Would you return, word for word, the lines of the data below from the line with "The public hearing" through the line with "do this | |", and no others?

== Segment start ==

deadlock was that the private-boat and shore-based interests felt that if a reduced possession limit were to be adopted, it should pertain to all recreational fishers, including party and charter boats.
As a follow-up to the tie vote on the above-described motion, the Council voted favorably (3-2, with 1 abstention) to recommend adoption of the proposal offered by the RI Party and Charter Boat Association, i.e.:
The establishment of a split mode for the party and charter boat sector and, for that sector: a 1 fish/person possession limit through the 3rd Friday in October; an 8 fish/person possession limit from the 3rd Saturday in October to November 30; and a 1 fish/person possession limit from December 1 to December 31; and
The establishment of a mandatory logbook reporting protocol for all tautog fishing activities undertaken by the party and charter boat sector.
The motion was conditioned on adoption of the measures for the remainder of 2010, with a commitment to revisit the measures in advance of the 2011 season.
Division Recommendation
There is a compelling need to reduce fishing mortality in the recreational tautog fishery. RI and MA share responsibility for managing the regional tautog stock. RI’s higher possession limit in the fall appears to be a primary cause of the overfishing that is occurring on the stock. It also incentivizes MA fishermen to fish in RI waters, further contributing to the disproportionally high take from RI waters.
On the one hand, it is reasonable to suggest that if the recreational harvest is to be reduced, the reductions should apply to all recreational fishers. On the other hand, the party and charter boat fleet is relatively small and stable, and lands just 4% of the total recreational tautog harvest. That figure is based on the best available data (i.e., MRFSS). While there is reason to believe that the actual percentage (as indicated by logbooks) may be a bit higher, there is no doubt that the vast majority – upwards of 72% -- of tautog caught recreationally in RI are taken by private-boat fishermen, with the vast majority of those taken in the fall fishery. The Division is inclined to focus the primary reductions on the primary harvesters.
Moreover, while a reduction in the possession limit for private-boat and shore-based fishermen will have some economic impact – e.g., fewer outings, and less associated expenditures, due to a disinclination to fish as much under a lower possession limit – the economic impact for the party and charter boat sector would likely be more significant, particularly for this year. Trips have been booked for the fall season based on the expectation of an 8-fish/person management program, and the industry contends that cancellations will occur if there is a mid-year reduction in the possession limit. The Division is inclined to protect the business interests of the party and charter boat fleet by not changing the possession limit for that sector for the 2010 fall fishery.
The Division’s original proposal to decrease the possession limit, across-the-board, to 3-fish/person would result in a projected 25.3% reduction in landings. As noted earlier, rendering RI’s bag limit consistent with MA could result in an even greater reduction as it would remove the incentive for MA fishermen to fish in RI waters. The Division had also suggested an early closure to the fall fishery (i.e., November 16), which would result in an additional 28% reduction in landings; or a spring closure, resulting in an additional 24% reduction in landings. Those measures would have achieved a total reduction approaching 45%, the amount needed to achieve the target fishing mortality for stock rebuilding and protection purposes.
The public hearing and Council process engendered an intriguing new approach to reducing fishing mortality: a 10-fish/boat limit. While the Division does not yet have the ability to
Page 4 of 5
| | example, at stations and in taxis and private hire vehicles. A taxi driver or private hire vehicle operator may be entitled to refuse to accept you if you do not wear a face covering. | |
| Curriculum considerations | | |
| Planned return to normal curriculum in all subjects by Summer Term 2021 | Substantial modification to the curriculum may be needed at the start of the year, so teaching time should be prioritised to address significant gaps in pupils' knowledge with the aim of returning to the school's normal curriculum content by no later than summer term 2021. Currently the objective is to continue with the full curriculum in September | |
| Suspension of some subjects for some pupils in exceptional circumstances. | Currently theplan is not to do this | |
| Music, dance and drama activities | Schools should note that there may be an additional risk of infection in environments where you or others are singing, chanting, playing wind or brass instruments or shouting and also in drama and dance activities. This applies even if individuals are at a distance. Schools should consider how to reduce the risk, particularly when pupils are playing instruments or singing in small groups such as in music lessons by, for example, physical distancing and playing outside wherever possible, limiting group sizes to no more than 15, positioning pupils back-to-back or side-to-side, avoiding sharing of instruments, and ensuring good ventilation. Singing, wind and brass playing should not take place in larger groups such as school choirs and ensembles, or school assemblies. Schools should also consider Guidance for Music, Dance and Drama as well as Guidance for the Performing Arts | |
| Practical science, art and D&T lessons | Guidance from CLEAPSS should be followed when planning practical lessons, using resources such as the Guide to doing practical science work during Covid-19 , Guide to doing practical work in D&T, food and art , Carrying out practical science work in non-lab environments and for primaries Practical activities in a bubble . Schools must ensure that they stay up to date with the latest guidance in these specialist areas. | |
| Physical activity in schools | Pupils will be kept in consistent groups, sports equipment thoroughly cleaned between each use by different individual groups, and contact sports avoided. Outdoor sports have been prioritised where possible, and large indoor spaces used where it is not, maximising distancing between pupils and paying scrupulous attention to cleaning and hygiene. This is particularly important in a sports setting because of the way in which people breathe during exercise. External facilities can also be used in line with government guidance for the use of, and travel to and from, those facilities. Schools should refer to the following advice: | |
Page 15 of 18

== Segment end ==

__TASK RESPONSE__
The public hearing and Council process engendered an intriguing new approach to reducing fishing mortality: a 10-fish/boat limit. While the Division does not yet have the ability to
Page 4 of 5
| | example, at stations and in taxis and private hire vehicles. A taxi driver or private hire vehicle operator may be entitled to refuse to accept you if you do not wear a face covering. | |
| Curriculum considerations | | |
| Planned return to normal curriculum in all subjects by Summer Term 2021 | Substantial modification to the curriculum may be needed at the start of the year, so teaching time should be prioritised to address significant gaps in pupils' knowledge with the aim of returning to the school's normal curriculum content by no later than summer term 2021. Currently the objective is to continue with the full curriculum in September | |
| Suspension of some subjects for some pupils in exceptional circumstances. | Currently theplan is not to do this | |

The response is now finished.